シーザーウルフなんて雑魚じゃなくもっともっと格上の魔物の素材ならとんでもない金額になるに決まってるだろう。
問題は作る家具だ。俺には職人の経験なんてない。素材を手に入れたとしても、果たして家具に仕上げられるだろうか?
だが何もしないよりはましだ。俺は早速作る家具について考え始めた。
まず今寝ているベッド。これは簡単そうだが木材を加工するのは難しいだろう。それなりの技が必要になりそうだ。
ならば布団はどうだろう?毛皮に中に綿・・・いや羽毛を仕込むだけだ。布団ならば俺でも作れるはずだ。
良し!!そうと決まったら早速布団の材料を考えよう。
毛皮は何にしようかな・・・・?やはりあいつだろう!ゴールデンジャイアンドベアだ!!

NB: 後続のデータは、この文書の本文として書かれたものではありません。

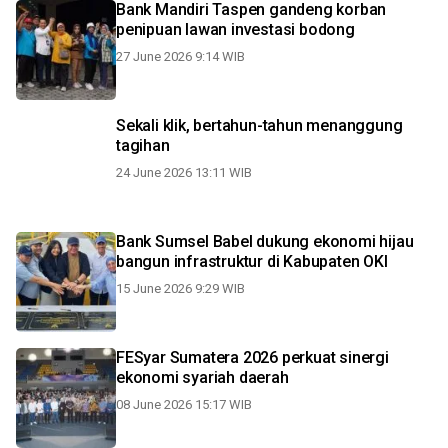
Bank Mandiri Taspen gandeng korban
penipuan lawan investasi bodong
27 June 2026 9:14 WIB
Sekali klik, bertahun-tahun menanggung
tagihan
24 June 2026 13:11 WIB
Bank Sumsel Babel dukung ekonomi hijau
bangun infrastruktur di Kabupaten OKI
15 June 2026 9:29 WIB
FESyar Sumatera 2026 perkuat sinergi
ekonomi syariah daerah
08 June 2026 15:17 WIB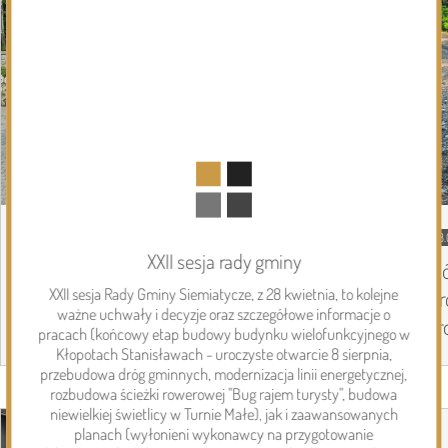
DZISIEJSZY
Podlasie24
08.
XXII sesja rady gminy
Coraz mniej kilometrów do Częstochowy,
Si
coraz więcej pielgrzymów na trasie. Ósmy
Dr
XXII sesja Rady Gminy Siemiatycze, z 28 kwietnia, to kolejne
ważne uchwały i decyzje oraz szczegółowe informacje o
dzień Pieszej Pielgrzymki Drohiczyńskiej
dr
pracach (końcowy etap budowy budynku wielofunkcyjnego w
Kłopotach Stanisławach - uroczyste otwarcie 8 sierpnia,
przebudowa dróg gminnych, modernizacja linii energetycznej,
rozbudowa ścieżki rowerowej "Bug rajem turysty", budowa
Page 1 of 6
Inwestycje
niewielkiej świetlicy w Turnie Małe), jak i zaawansowanych
planach (wyłonieni wykonawcy na przygotowanie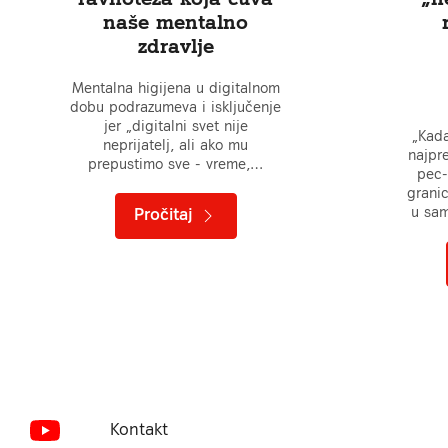
naše mentalno
zdravlje
Mentalna higijena u digitalnom
dobu podrazumeva i isključenje
jer „digitalni svet nije
„Kad
neprijatelj, ali ako mu
najpr
prepustimo sve - vreme,…
pec-
granic
u sam
Pročitaj
Kontakt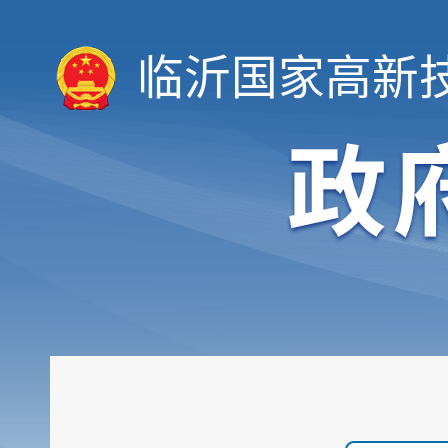
临沂国家高新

かなり強い魔物で、丈夫で触り心地も良い上に金色で見栄えも素晴らしい!!最高の毛皮だろう。
さて、次は羽毛だが・・・これは見栄えが関係ないから悩ましいが、カイザーフェニックスで問題ないだろう。
その名の通り最強クラスの魔物で、不死鳥だ。きっと良い羽毛をくれるだろう。
そうと決まれば早速作ろう!俺はゴールデンジャイアンドベアの生息地にワープした。
小銅貨100円 銅貨1000円 銀貨10000円 金貨100000円 白金貨100万円
小銅貨は出るか分かりません。こんな感じの通貨感覚になると思います。